Kenneth: Well, there is a thing…
Tracy: No! I was merely saying that! Why can not you read human facial cues?
Or as in case of, when people say “How are you” to a colleague, they actually mean “Hi!” Though people understand what they mean “How are you,” it is probable that the hearer does not realize that speaker means “Hi!” and really gives a long discourse on his troubles.”
Getting pragmatic competence includes the capability to realize the illocutionary force of a sentence, that is, what a speaker plans by saying it. This is mainly important during cross-cultural meetings as one sentence “When are you leaving?” may change in illocutionary force depending on the circumstances. The phrase can mean: “May I go with you?” or “Don’t you think it is time to leave?” (McKay, 2002)

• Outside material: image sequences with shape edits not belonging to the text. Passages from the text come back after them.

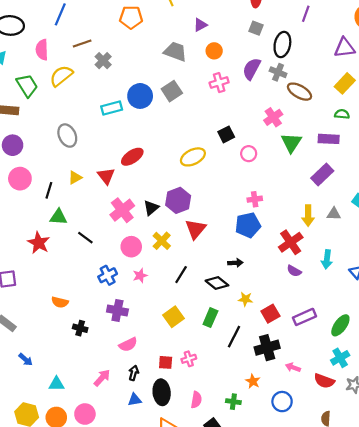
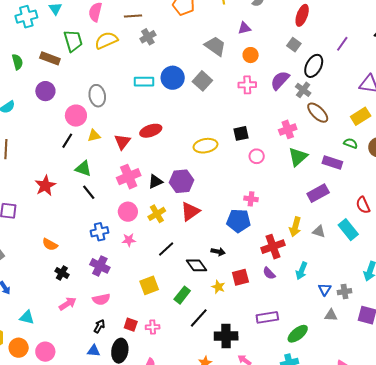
gray square: (172, 91) -> (202, 81), turned -30
pink circle: (20, 179) -> (76, 116), moved
green triangle: (58, 217) -> (83, 169), moved
red square: (270, 314) -> (240, 277), moved
pink arrow: (102, 378) -> (68, 304), moved

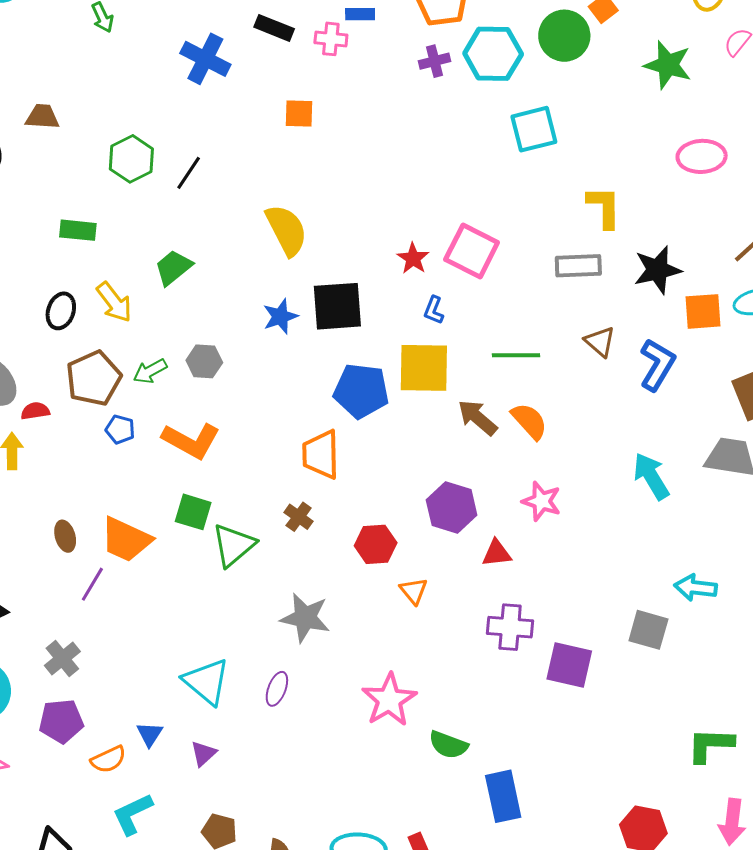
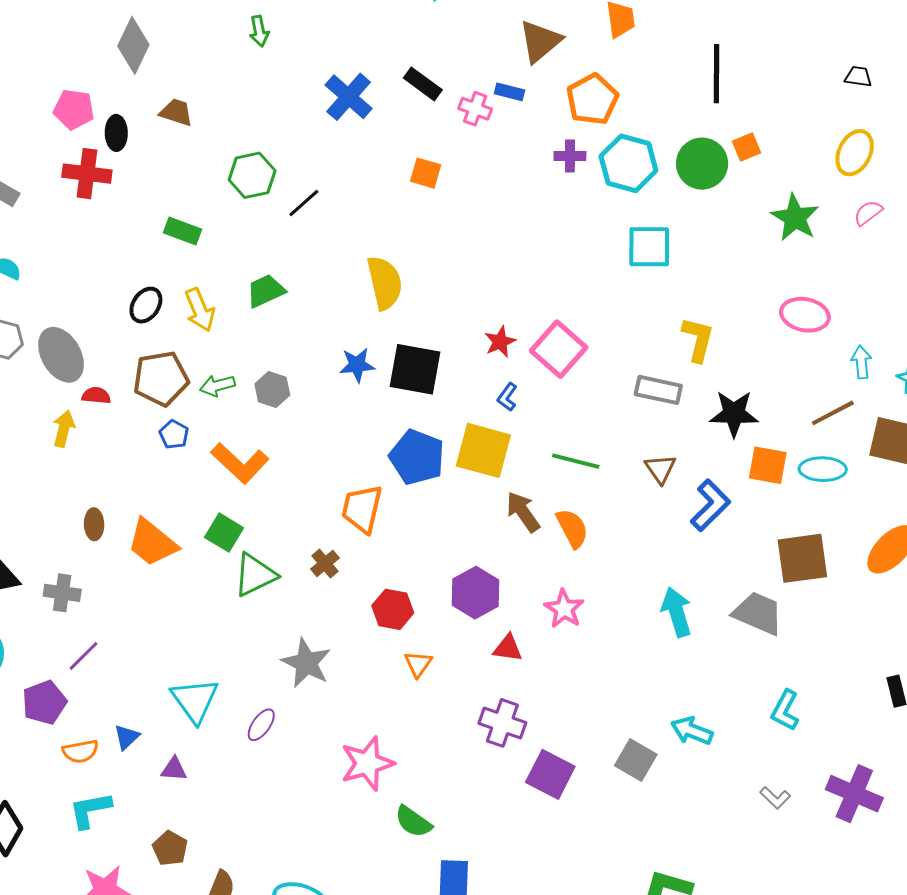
purple line: (92, 584) -> (83, 656), moved
gray cross: (62, 658) -> (62, 593), moved, turned 33
purple pentagon: (61, 721) -> (44, 702), turned -30
purple triangle: (203, 754) -> (174, 769), turned 32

In fact, getting a cup of tea is an action. Asking someone to get you tea is an act as well. When people talk the words do not have sense in and of themselves. They are actually affected by the circumstances, the speaker and the hearer. So, words by themselves do not have a predetermined meaning. The black cat – is a propositional act (something is referenced, but no talk may be planned). The black cat is dull – is forceful illocutionary act (it plans to communicate). Please, find the black cat – is a directive perlocutionary act (it tries to alter behavior). Only by understanding the elements of what is being told, human beings may understand and communicate better with others.
To sum up, people are capable to determine the real meaning of the said statement only if they understand all the meanings of what has been said and if no elements of this statement have been omitted. Besides, it is obvious that that there are too many things people may do with words and speech itself is a sort of action and may serve different aims. What’s more, the same words may be completely different in two situations. It’s impossible to determine the emotional color of the statement by only examining the words. That’s why, the locutionary, illocutionary and perlocutionary acts should be also taken into account.